::: Data under study :::

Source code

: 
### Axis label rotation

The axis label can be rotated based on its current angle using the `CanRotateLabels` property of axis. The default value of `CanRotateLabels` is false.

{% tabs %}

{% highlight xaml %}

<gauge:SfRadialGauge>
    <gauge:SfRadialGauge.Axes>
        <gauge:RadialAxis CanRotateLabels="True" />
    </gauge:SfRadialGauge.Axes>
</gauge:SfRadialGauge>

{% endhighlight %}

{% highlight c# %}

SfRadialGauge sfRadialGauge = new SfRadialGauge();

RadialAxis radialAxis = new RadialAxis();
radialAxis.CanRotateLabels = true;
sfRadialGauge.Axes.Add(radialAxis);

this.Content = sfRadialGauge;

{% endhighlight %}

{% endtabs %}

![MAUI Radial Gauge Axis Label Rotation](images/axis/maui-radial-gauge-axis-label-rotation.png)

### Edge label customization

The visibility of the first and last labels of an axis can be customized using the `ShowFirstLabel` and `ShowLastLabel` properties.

:::
::: Data under study :::

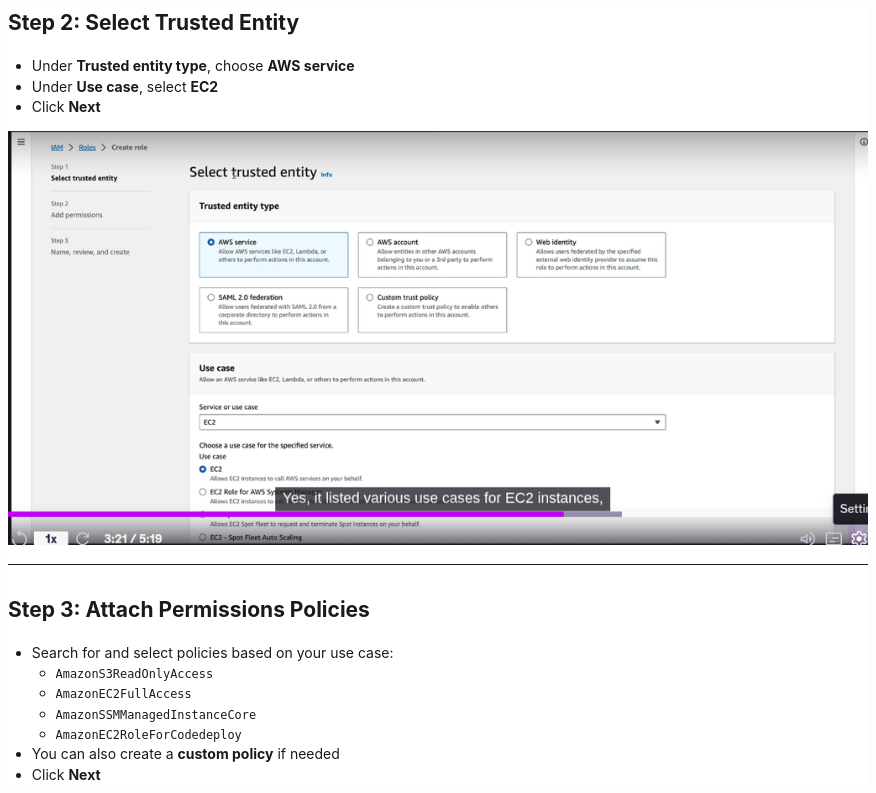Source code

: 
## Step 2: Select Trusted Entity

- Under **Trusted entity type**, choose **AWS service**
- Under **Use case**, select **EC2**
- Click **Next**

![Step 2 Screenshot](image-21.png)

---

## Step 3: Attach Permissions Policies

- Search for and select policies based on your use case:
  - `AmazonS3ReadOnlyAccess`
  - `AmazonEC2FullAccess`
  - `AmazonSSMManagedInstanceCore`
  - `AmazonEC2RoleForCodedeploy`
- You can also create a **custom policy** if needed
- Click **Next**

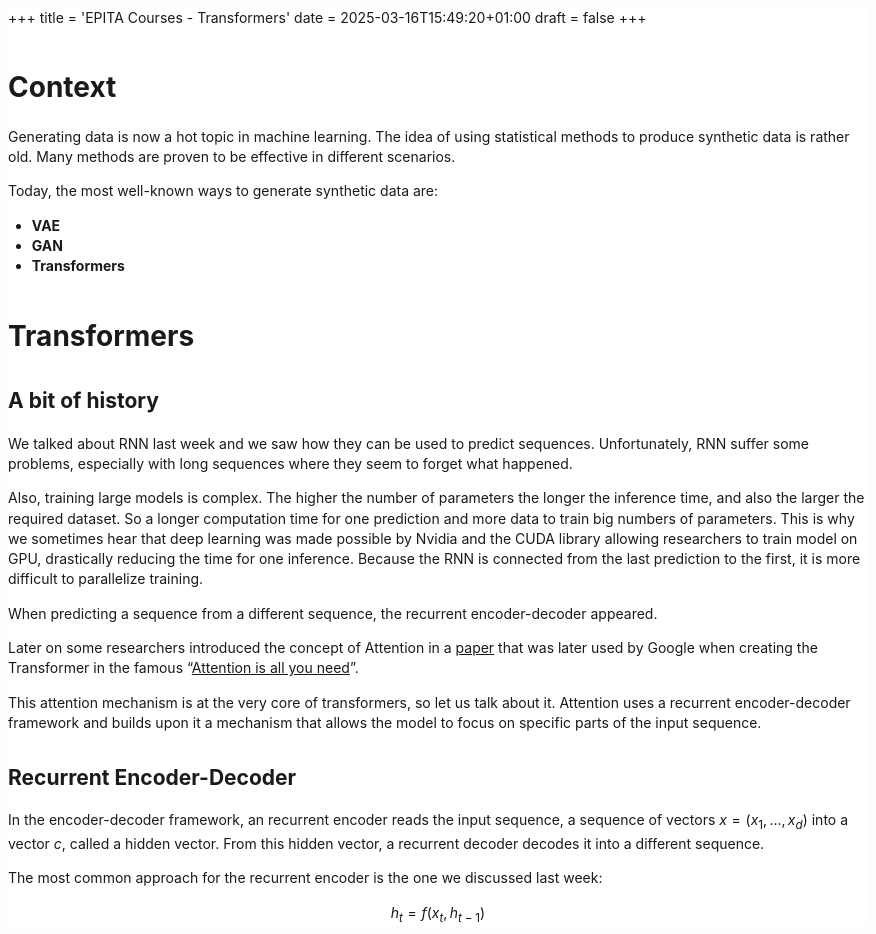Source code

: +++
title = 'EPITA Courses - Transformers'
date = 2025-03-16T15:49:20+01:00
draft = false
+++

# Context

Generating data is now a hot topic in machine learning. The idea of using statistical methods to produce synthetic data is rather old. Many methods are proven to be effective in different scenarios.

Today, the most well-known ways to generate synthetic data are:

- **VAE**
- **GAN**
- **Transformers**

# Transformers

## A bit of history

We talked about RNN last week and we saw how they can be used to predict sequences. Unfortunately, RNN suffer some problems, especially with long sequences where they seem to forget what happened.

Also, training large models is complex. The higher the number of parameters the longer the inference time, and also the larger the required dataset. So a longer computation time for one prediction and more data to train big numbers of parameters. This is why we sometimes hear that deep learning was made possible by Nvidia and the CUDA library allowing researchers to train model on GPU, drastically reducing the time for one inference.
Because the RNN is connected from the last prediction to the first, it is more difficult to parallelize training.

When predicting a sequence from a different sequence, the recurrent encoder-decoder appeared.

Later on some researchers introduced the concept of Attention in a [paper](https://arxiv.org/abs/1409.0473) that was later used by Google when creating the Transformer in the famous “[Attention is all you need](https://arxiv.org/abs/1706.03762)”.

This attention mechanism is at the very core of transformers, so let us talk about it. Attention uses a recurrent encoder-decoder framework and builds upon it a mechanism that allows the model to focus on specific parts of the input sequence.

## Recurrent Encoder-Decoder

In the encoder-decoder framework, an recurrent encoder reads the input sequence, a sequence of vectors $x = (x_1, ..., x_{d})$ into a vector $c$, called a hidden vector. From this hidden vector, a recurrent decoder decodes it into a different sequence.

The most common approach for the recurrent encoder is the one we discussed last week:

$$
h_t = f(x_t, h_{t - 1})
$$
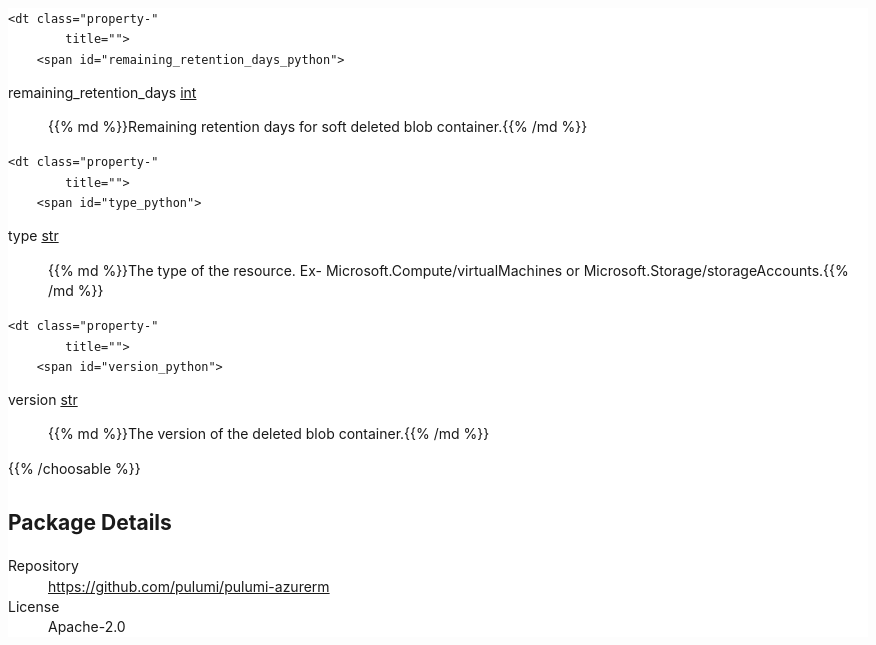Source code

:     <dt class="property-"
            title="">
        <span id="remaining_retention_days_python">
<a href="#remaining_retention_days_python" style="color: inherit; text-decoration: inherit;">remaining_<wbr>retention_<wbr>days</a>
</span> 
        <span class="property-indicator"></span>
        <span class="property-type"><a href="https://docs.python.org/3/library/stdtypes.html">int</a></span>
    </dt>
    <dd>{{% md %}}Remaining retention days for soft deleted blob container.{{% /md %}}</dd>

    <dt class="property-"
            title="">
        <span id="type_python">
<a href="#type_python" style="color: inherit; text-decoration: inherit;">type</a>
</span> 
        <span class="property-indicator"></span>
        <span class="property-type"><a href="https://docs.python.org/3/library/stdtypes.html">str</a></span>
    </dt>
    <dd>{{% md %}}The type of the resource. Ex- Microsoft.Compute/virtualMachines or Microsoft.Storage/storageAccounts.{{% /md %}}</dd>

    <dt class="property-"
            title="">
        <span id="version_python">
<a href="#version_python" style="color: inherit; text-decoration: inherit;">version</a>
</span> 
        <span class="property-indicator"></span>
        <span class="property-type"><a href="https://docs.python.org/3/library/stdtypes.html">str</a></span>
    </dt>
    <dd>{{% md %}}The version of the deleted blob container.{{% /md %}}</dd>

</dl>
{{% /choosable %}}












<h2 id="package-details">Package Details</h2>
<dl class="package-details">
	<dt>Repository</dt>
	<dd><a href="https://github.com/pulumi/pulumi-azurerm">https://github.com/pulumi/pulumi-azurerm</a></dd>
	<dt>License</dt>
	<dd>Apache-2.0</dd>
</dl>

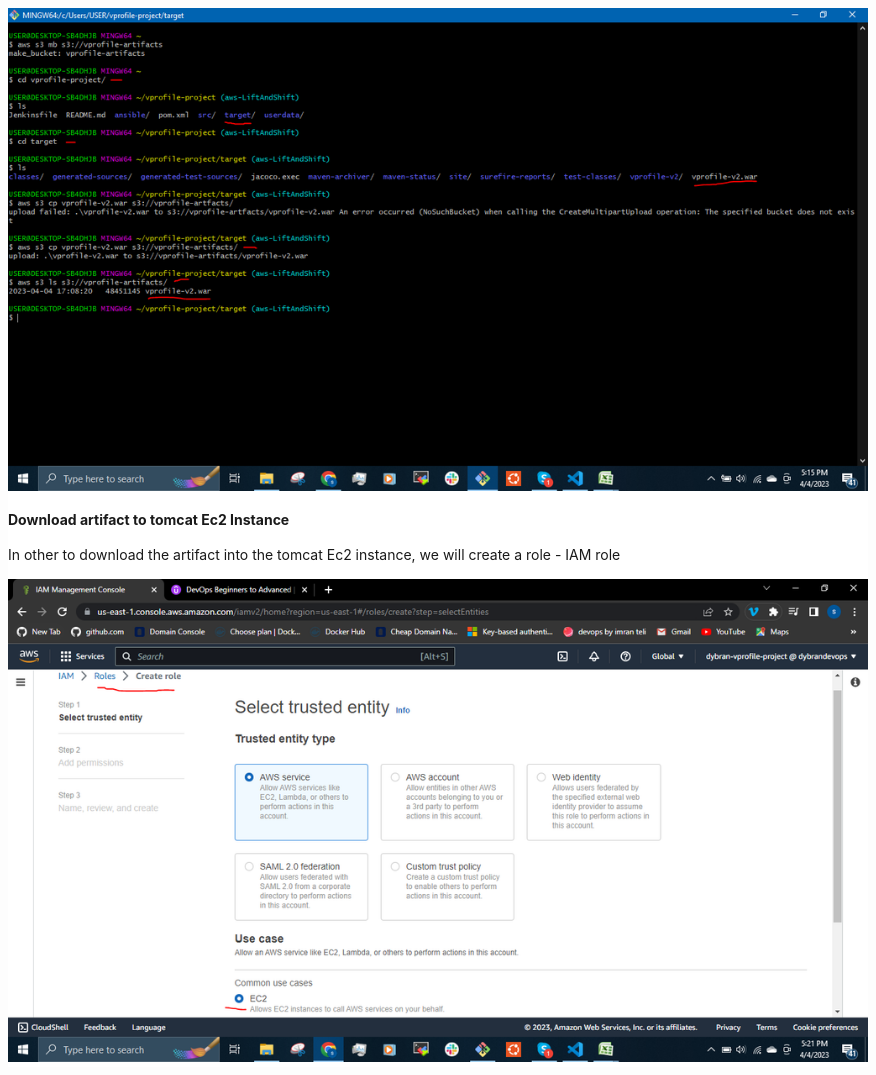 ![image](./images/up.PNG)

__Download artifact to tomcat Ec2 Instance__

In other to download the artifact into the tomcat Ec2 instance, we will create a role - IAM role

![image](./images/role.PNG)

:::

# [Exercise description]
Update the listing from the line containing "### Edge label customization" through the line containing "The visibility of", replacing "visibility" with "display" and leaving everything else unchanged.

# [The completed task]
### Edge label customization

The display of the first and last labels of an axis can be customized using the `ShowFirstLabel` and `ShowLastLabel` properties.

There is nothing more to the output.